[YOUR INSTRUCTIONS]:
Wherever the string "along" turns up in the data, copy the whole line.

Saved data entries

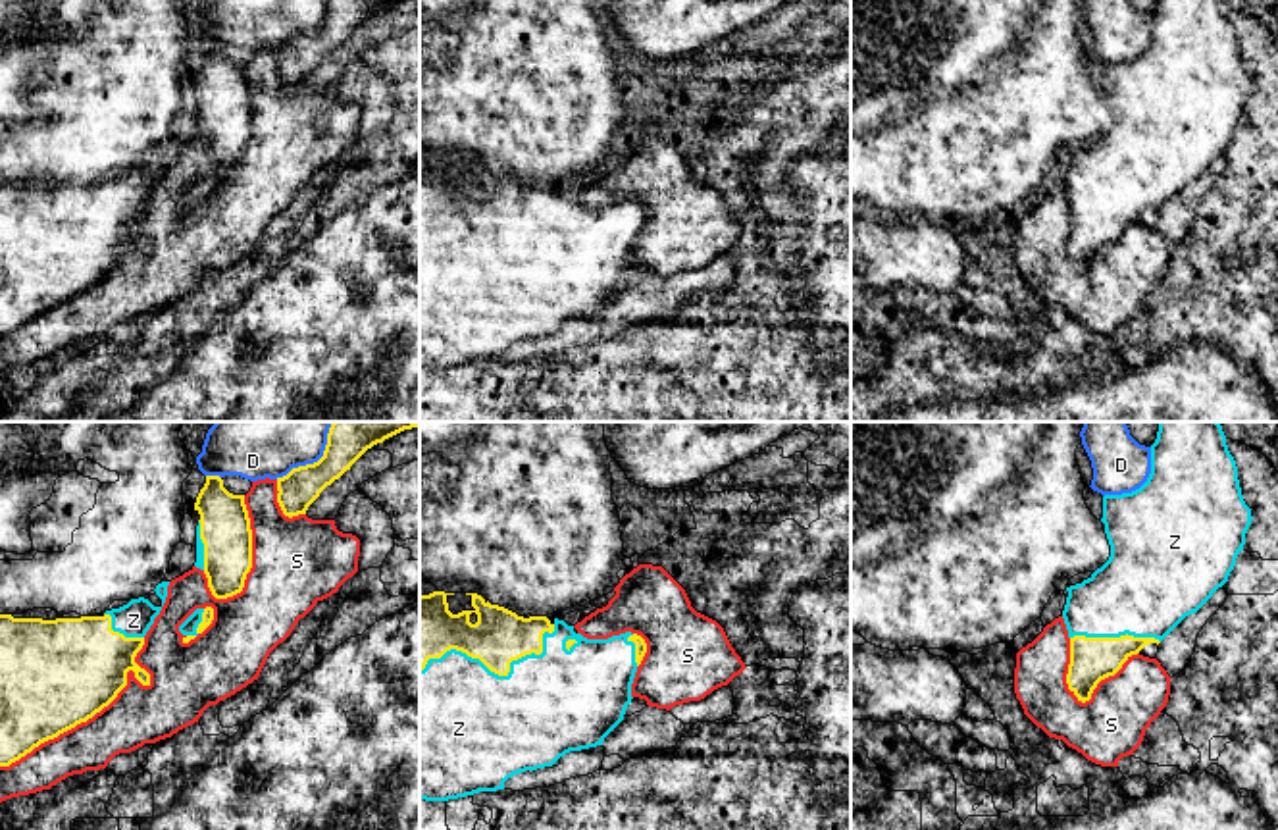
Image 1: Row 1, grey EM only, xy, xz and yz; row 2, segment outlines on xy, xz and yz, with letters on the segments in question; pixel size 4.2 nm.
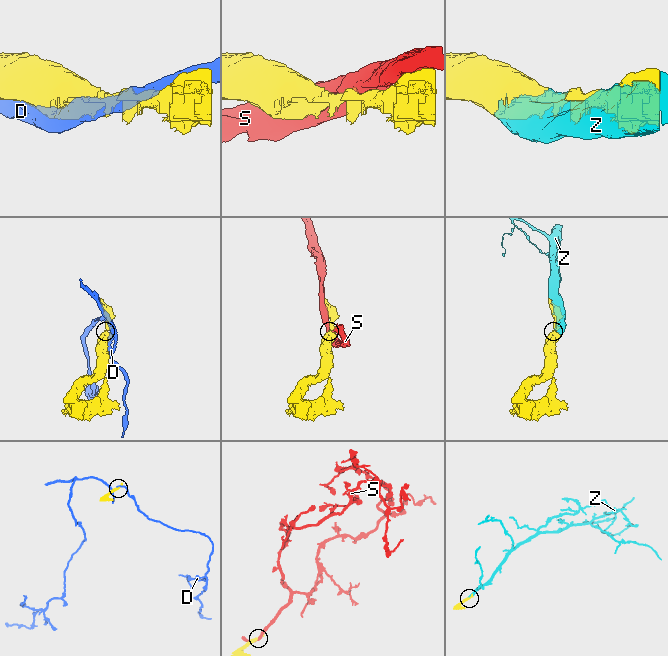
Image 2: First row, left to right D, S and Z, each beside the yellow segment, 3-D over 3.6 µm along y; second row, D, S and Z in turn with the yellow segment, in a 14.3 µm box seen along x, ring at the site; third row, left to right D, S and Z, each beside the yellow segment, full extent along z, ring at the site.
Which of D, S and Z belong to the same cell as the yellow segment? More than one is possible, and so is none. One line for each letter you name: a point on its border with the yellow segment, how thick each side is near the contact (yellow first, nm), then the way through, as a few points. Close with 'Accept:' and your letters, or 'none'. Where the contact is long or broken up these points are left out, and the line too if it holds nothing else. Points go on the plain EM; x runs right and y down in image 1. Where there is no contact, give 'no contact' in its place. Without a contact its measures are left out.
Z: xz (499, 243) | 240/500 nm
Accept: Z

* * *

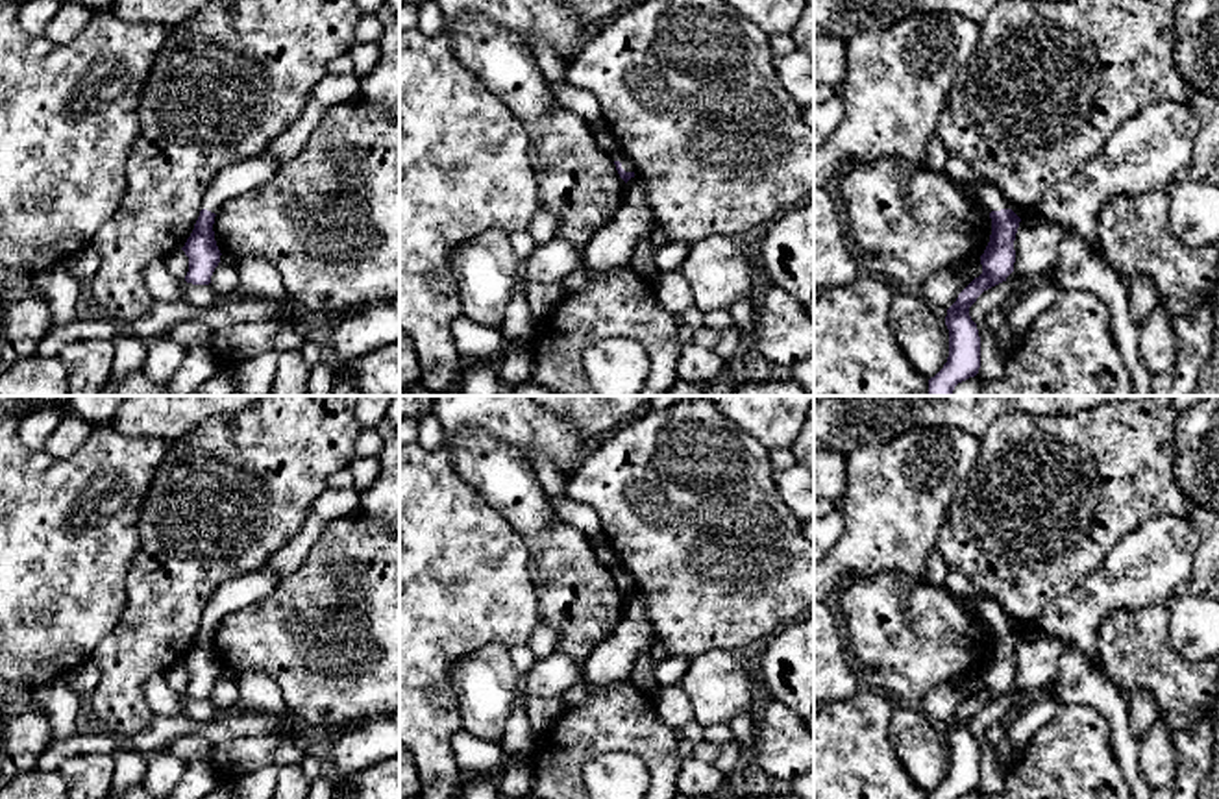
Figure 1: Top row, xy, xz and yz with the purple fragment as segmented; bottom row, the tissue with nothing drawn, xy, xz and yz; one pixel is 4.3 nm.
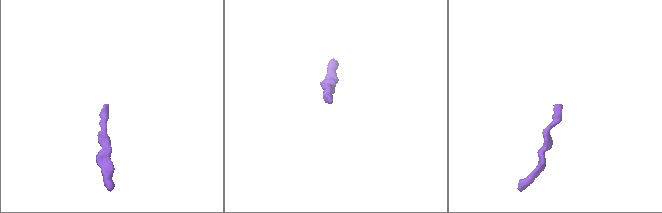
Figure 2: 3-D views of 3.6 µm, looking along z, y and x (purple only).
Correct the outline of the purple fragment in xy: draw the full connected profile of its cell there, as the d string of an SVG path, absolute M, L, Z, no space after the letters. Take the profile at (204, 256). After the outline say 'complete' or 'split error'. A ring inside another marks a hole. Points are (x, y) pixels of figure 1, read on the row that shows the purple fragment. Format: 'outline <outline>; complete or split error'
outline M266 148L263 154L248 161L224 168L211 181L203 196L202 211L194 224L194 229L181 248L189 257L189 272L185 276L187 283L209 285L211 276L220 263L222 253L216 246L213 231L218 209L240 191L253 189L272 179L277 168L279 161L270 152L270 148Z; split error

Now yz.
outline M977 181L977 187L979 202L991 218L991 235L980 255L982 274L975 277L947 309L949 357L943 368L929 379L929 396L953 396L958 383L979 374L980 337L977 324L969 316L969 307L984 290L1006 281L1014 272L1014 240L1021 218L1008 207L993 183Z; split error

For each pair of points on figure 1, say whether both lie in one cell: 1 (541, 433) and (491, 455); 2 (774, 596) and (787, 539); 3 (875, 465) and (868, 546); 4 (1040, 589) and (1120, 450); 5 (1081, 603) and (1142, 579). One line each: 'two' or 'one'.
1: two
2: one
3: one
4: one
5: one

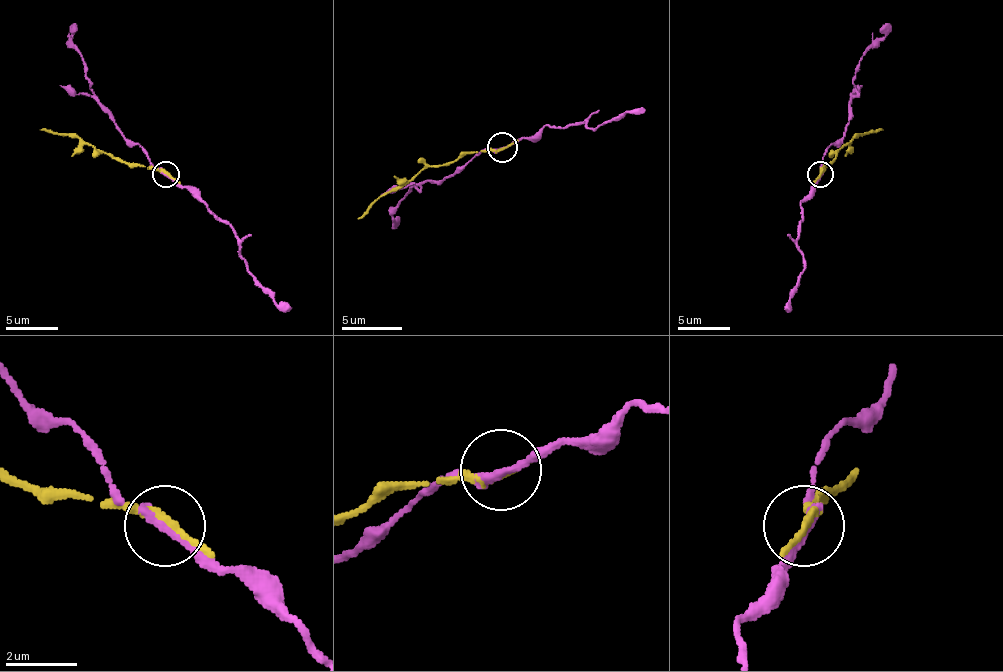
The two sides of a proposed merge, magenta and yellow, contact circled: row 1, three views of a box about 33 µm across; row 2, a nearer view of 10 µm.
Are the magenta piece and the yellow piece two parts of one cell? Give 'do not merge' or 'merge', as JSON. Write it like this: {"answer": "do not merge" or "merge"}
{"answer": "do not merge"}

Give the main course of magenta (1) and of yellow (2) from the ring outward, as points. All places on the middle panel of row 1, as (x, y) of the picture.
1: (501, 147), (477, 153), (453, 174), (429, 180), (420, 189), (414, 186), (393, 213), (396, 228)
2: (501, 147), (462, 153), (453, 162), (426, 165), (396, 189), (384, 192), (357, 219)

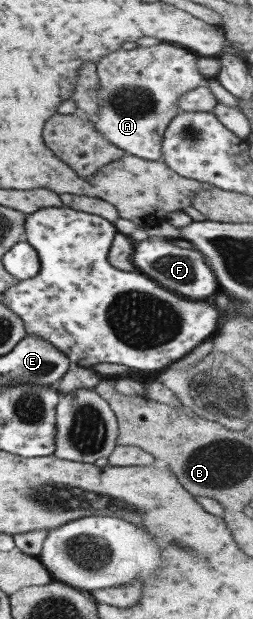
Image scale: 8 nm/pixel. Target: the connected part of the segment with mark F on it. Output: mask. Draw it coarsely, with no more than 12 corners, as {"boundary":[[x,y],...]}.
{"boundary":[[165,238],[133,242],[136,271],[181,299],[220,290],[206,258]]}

[TASK SOLUTION]:
Image 2: First row, left to right D, S and Z, each beside the yellow segment, 3-D over 3.6 µm along y; second row, D, S and Z in turn with the yellow segment, in a 14.3 µm box seen along x, ring at the site; third row, left to right D, S and Z, each beside the yellow segment, full extent along z, ring at the site.
Figure 2: 3-D views of 3.6 µm, looking along z, y and x (purple only).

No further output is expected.